At 23:00 Alexis Korner stepped out to the mike again and said: "We are really sorry, but we cannot go on tonight." There were remarkably still 15,000 people in the audience. 5 out of the 9 groups had played, most of them shorter sets than usual because of the bad weather. The organizers feared riots, but the crowd was cool and calm. Most of them just hoped tomorrow would be better.

During the night, the bikers started riots. They destroyed one of the organizers containers and a decision is made to pay each biker 150 DM to get rid of them. Not all bikers go, but the plan seems to work out at least a bit. Lots of them remained but the security checks at the gates stopped.

Saturday turned out to be cold and stormy as well, but at least the rain had stopped. At noon, the second day started with the German blues rock band, the brilliantly named Frumpy from Hamburg, featuring the famous female blues singer Inga Rumpf. The band did well, and had a good time.

Inga remembers how they left the festival for another show right after their performance and looked back out of the car and saw the next rainstorm with dark clouds coming down: "We felt really sorry for the other bands who had to play after us."
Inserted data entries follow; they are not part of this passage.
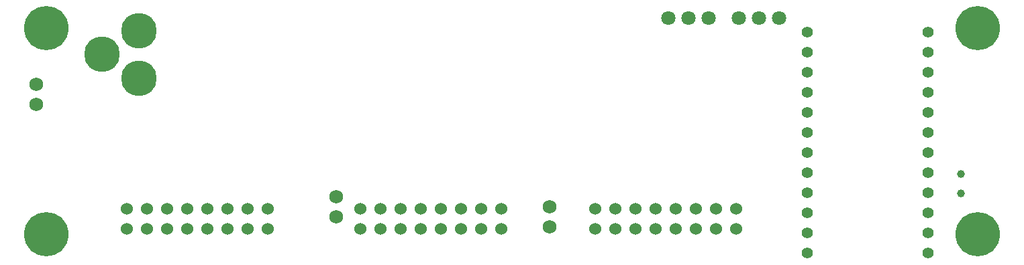
<source format=gbr>
%TF.GenerationSoftware,KiCad,Pcbnew,(6.0.10)*%
%TF.CreationDate,2023-01-12T16:12:03-05:00*%
%TF.ProjectId,power_mini_evolver,706f7765-725f-46d6-996e-695f65766f6c,rev?*%
%TF.SameCoordinates,Original*%
%TF.FileFunction,Soldermask,Bot*%
%TF.FilePolarity,Negative*%
%FSLAX46Y46*%
G04 Gerber Fmt 4.6, Leading zero omitted, Abs format (unit mm)*
G04 Created by KiCad (PCBNEW (6.0.10)) date 2023-01-12 16:12:03*
%MOMM*%
%LPD*%
G01*
G04 APERTURE LIST*
%ADD10C,4.500000*%
%ADD11C,1.000000*%
%ADD12C,1.800000*%
%ADD13C,5.600000*%
%ADD14C,1.750000*%
%ADD15C,1.397000*%
%ADD16C,1.524000*%
G04 APERTURE END LIST*
D10*
%TO.C,CON1*%
X100584000Y-88852000D03*
X100584000Y-82852000D03*
X95884000Y-85852000D03*
%TD*%
D11*
%TO.C,C15*%
X204292200Y-103459600D03*
X204292200Y-100959600D03*
%TD*%
D12*
%TO.C,JP1*%
X181356000Y-81280000D03*
X178816000Y-81280000D03*
X176276000Y-81280000D03*
%TD*%
D13*
%TO.C,H1*%
X88900000Y-108585000D03*
%TD*%
%TO.C,H2*%
X88900000Y-82550000D03*
%TD*%
%TO.C,H4*%
X206375000Y-108585000D03*
%TD*%
D14*
%TO.C,P6*%
X152400000Y-105156000D03*
X152400000Y-107696000D03*
%TD*%
D13*
%TO.C,H3*%
X206375000Y-82550000D03*
%TD*%
D15*
%TO.C,P1*%
X200152000Y-110998000D03*
X184912000Y-110998000D03*
X200152000Y-108458000D03*
X184912000Y-108458000D03*
X200152000Y-105918000D03*
X184912000Y-105918000D03*
X200152000Y-103378000D03*
X184912000Y-103378000D03*
X200152000Y-100838000D03*
X184912000Y-100838000D03*
X200152000Y-98298000D03*
X184912000Y-98298000D03*
X200152000Y-95758000D03*
X184912000Y-95758000D03*
X200152000Y-93218000D03*
X184912000Y-93218000D03*
X200152000Y-90678000D03*
X184912000Y-90678000D03*
X200152000Y-88138000D03*
X184912000Y-88138000D03*
X200152000Y-85598000D03*
X184912000Y-85598000D03*
X200152000Y-83058000D03*
X184912000Y-83058000D03*
%TD*%
D14*
%TO.C,P5*%
X125476000Y-103886000D03*
X125476000Y-106426000D03*
%TD*%
D12*
%TO.C,JP2*%
X172466000Y-81280000D03*
X169926000Y-81280000D03*
X167386000Y-81280000D03*
%TD*%
D14*
%TO.C,P7*%
X87579200Y-89611200D03*
X87579200Y-92151200D03*
%TD*%
D16*
%TO.C,P2*%
X146304000Y-107950000D03*
X146304000Y-105410000D03*
X143764000Y-107950000D03*
X143764000Y-105410000D03*
X141224000Y-107950000D03*
X141224000Y-105410000D03*
X138684000Y-107950000D03*
X138684000Y-105410000D03*
X136144000Y-107950000D03*
X136144000Y-105410000D03*
X133604000Y-107950000D03*
X133604000Y-105410000D03*
X131064000Y-107950000D03*
X131064000Y-105410000D03*
X128524000Y-107950000D03*
X128524000Y-105410000D03*
%TD*%
%TO.C,P3*%
X175895000Y-107950000D03*
X175895000Y-105410000D03*
X173355000Y-107950000D03*
X173355000Y-105410000D03*
X170815000Y-107950000D03*
X170815000Y-105410000D03*
X168275000Y-107950000D03*
X168275000Y-105410000D03*
X165735000Y-107950000D03*
X165735000Y-105410000D03*
X163195000Y-107950000D03*
X163195000Y-105410000D03*
X160655000Y-107950000D03*
X160655000Y-105410000D03*
X158115000Y-107950000D03*
X158115000Y-105410000D03*
%TD*%
%TO.C,P4*%
X116840000Y-107950000D03*
X116840000Y-105410000D03*
X114300000Y-107950000D03*
X114300000Y-105410000D03*
X111760000Y-107950000D03*
X111760000Y-105410000D03*
X109220000Y-107950000D03*
X109220000Y-105410000D03*
X106680000Y-107950000D03*
X106680000Y-105410000D03*
X104140000Y-107950000D03*
X104140000Y-105410000D03*
X101600000Y-107950000D03*
X101600000Y-105410000D03*
X99060000Y-107950000D03*
X99060000Y-105410000D03*
%TD*%
M02*

</source>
After a long break, and four announcements later, Ginger Baker's Airforce finally came onstage. Originally scheduled for Friday evening, but delayed due to the rain, their show turned out to be one of the highlights of this second day.

Next up was The Faces with Rod Stewart.

Despite the fact that the sex shop Queen, Beate Uhse had already given them an advance of 200.000 DM, the organizers had to ask her for money again. They hope to get access to the money still untransfered from the sex shop ticket sales to at least keep the festival crew on board. Luckily enough, Beate Uhse agreed.

Between sets, Alexis Korner tried to prepare the audiences for the fact that a few bands, among them Ten Years After and Procul Harem would not be appearing. The crowd were unhappy and there were fears that Hendrix wouldn't turn up.

Quickly, free jazz sax player Peter Brotzmann and his ensemble is brought onstage to play. But an angry crowd doesn't want to hear free jazz. An un-angry crowd doesn't want to hear free jazz, either. It starts to rain. Anger rises further.

Meanwhile, Jimi Hendrix arrives on the Isle of Fehmarn by train from Hamburg. He wants to get over to the festival site immediately and play, but the weather conditions are too bad. Gerry Stickels, Jimi's road manager tells the organizers that the tents in front of the stage have to be removed, before Hendrix will play. This is actually announced from the stage, and indeed, most of the tents disappear. His performance is delayed to Sunday noon. The crowd is not informed about this until later in the evening to reduce the risks of riots. Man, this was one long hassle.

The next band is Mungo Jerry and go down brilliantly. Canned Heat follow and lay it down hard even though Al 'the Owl' Wilson, has just died 3 days previously. They play for two hours and are followed by Sly and the Family Stone, who are also well-received.

Fears of rioting calm a little. When it's announced Jimi will play tomorrow, everyone takes it in good humour. Phew. The Saturday music was wrapped up by Cluster - a German electronic band. Who doesn't like to sit in cold rain listening to German electronic music? Yah das is good.

At 12:56 the following day, Jimi Hendrix finally appears on stage much to the excitement of the crowd, but not all of them are happy. Booing and screams of Go home! are mixing with the cheers. Jimi obviously hears this. He says: Boo, boo….I don't give a f**k if you boo, as long as you boo in key….you mothers….!. Some moments later he apologizes for not getting on last night. Soon enough, the crowd forget their frustration, and Jimi plays a good show. The sun is coming out, and everyone seemed to have a good time. He walked from the stage and within days would be dead.

So that was the Fehmarn Festival, pretty much a disaster from front to back but it's place in rock 'n' roll history is well and truly sealed.